There has also been a persistent wave of misinformation this season. Claims about new stimulus checks, IRS direct deposits tied to tariff dividends, and special relief payments circulated heavily throughout early 2026, according to Fox5 DC’s ongoing fact-checks. None of these have been authorized by Congress. Yolanda told me she received two text messages in February claiming she was owed an additional $1,400 payment. She ignored both. “I’ve been burned enough times trusting things that sound too good,” she said. “I just didn’t engage.”
The Outcome — and What Yolanda Would Do Differently
When the $2,340 finally landed in her checking account on February 27th, Yolanda put $1,500 toward her outstanding student loan balance and kept the rest as a cushion. It wasn’t a dramatic turnaround.

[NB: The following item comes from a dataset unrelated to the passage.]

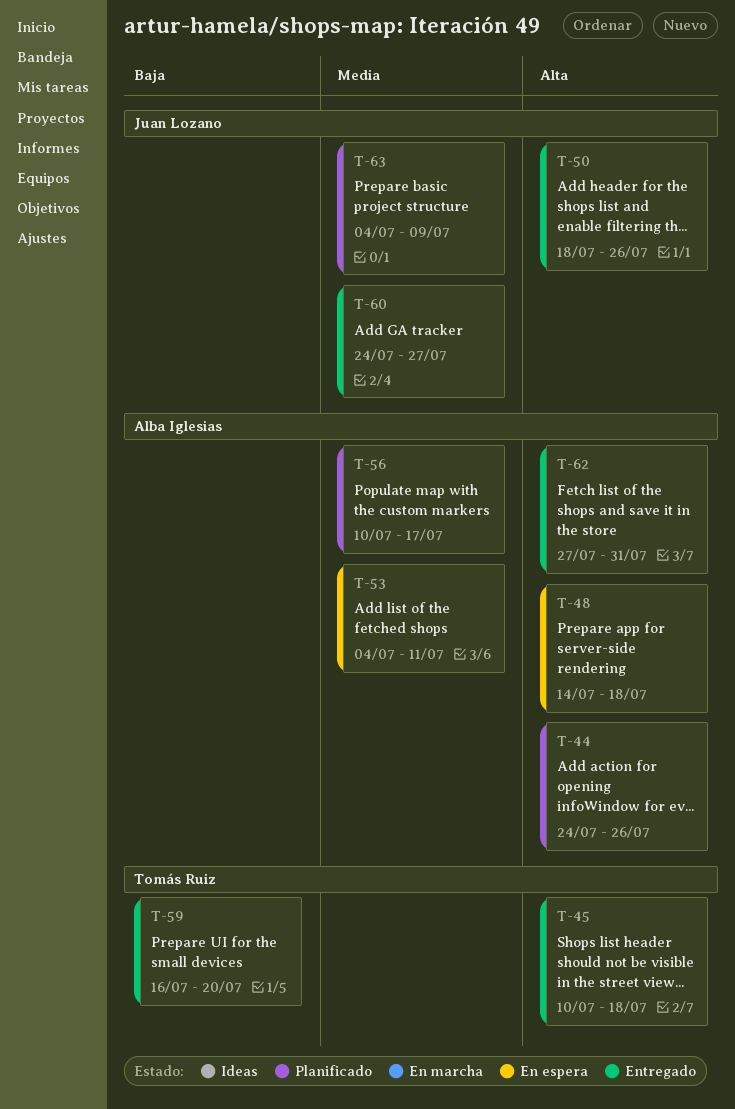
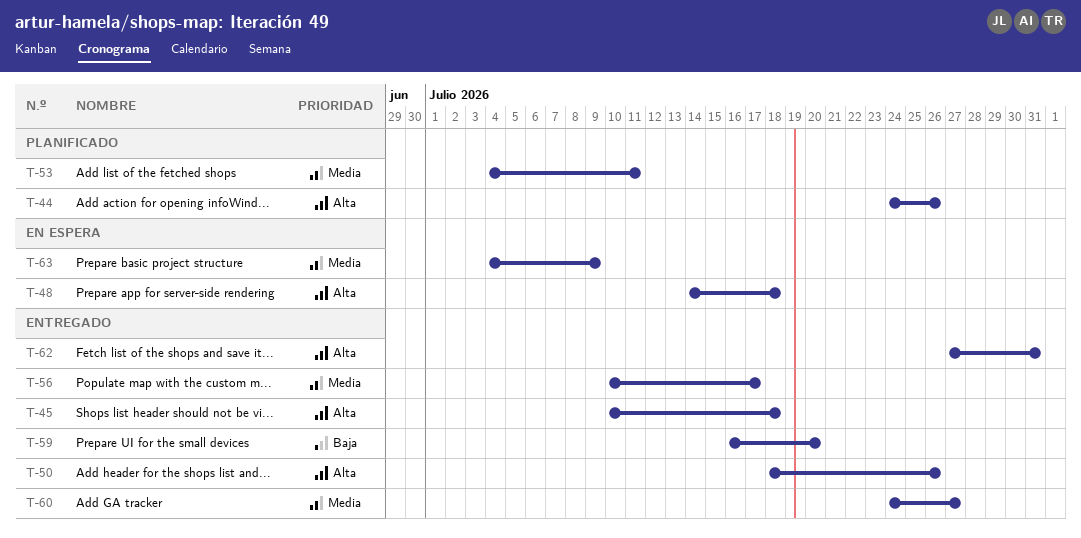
T-53, status: En espera -> Planificado
T-56, status: Planificado -> Entregado
T-63, status: Planificado -> En espera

But it was progress — the kind that compounds quietly over time for people who keep showing up.
When I asked what she’d do differently next year, she didn’t hesitate. “Call the offset number before I file. Just know what I’m walking into.” She also said she plans to adjust her withholding so she isn’t waiting on a large refund to make financial decisions. “A refund sounds like a gift, but it’s your own money. I’d rather have it spread out through the year.”
Sitting across from Yolanda in that community center after the veterans’ meeting, I thought about how many people are waiting on a refund right now with the same combination of hope and dread she carried through February. The IRS process is not designed around individual urgency. It runs on its own schedule. What Yolanda’s story makes clear is that knowing that schedule — and understanding the offsets, the tools, and the timelines — is the difference between a month of anxiety and a month of informed waiting.
Those are different experiences, even when the outcome is the same number in your bank account.